**About this exercise:** Starting from the line in which "thumb ip: (1059, 904)" appears, output every line down to the last line of the data below, exactly and without anything more.

(Human keypoint data)
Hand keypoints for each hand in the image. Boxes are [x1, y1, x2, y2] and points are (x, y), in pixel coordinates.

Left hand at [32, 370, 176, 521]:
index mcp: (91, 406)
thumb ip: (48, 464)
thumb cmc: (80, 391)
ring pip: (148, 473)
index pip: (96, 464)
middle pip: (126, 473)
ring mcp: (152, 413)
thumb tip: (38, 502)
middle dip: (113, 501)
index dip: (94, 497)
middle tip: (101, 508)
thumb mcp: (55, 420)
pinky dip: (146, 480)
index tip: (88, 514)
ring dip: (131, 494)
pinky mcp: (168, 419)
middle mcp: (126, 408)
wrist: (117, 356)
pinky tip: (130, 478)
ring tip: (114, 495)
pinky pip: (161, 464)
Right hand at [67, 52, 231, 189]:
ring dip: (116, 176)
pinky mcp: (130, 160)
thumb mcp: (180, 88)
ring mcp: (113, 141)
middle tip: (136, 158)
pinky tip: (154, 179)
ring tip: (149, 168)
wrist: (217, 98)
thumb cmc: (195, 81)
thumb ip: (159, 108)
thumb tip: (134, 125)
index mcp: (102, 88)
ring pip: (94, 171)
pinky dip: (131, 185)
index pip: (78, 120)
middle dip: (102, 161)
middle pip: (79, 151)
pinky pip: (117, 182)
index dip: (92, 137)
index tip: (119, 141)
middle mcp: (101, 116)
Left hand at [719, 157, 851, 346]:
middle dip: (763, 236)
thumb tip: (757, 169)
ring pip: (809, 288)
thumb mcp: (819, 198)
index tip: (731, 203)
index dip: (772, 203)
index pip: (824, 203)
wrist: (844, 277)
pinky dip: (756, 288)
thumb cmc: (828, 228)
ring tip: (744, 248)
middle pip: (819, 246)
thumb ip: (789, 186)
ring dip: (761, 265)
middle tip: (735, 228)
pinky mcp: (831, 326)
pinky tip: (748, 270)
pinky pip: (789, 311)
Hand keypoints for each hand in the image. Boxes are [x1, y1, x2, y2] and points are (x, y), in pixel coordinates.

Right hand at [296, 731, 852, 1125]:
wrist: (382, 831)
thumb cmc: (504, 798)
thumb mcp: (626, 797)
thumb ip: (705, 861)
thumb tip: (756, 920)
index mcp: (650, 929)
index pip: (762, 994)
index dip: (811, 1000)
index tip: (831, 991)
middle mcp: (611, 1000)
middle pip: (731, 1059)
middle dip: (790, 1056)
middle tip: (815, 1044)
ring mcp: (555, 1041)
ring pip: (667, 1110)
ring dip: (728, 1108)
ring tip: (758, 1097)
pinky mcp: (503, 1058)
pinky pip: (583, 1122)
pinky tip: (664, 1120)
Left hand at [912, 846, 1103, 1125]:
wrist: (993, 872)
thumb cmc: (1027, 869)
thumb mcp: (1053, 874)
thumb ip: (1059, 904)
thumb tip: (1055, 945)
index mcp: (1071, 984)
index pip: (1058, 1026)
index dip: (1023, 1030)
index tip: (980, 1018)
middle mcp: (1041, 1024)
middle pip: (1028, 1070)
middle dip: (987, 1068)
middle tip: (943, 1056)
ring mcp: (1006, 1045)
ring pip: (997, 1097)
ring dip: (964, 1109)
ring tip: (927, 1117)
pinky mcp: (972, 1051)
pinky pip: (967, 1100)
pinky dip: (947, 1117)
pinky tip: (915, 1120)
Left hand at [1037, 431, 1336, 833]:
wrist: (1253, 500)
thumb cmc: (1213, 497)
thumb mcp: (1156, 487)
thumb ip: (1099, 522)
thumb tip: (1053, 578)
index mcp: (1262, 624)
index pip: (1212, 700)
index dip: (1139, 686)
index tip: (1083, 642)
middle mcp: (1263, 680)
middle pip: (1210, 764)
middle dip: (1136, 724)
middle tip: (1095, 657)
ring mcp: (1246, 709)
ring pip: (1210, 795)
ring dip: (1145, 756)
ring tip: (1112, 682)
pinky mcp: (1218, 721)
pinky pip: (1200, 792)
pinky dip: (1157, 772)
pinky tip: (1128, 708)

**Answer box:**
thumb ip: (1059, 904)
thumb tip: (1055, 945)
index mcp: (1071, 984)
index pip: (1058, 1026)
index dip: (1023, 1030)
index tip: (980, 1018)
middle mcp: (1041, 1024)
middle pip: (1028, 1070)
middle dip: (987, 1068)
middle tip: (943, 1056)
ring mcp: (1006, 1045)
ring pip: (997, 1097)
ring dip: (964, 1109)
ring tip: (927, 1117)
pinky mcp: (972, 1051)
pinky pip: (967, 1100)
pinky dip: (947, 1117)
pinky tip: (915, 1120)
Left hand at [1037, 431, 1336, 833]:
wrist: (1253, 500)
thumb cmc: (1213, 497)
thumb mcp: (1156, 487)
thumb ip: (1099, 522)
thumb tip: (1053, 578)
index mcp: (1262, 624)
index pip: (1212, 700)
index dip: (1139, 686)
index tip: (1083, 642)
middle mcp: (1263, 680)
middle pip: (1210, 764)
middle dip: (1136, 724)
middle tip: (1095, 657)
ring mcp: (1246, 709)
ring pip: (1210, 795)
ring dip: (1145, 756)
ring tip: (1112, 682)
pinky mcp: (1218, 721)
pinky pip: (1200, 792)
pinky dip: (1157, 772)
pinky tip: (1128, 708)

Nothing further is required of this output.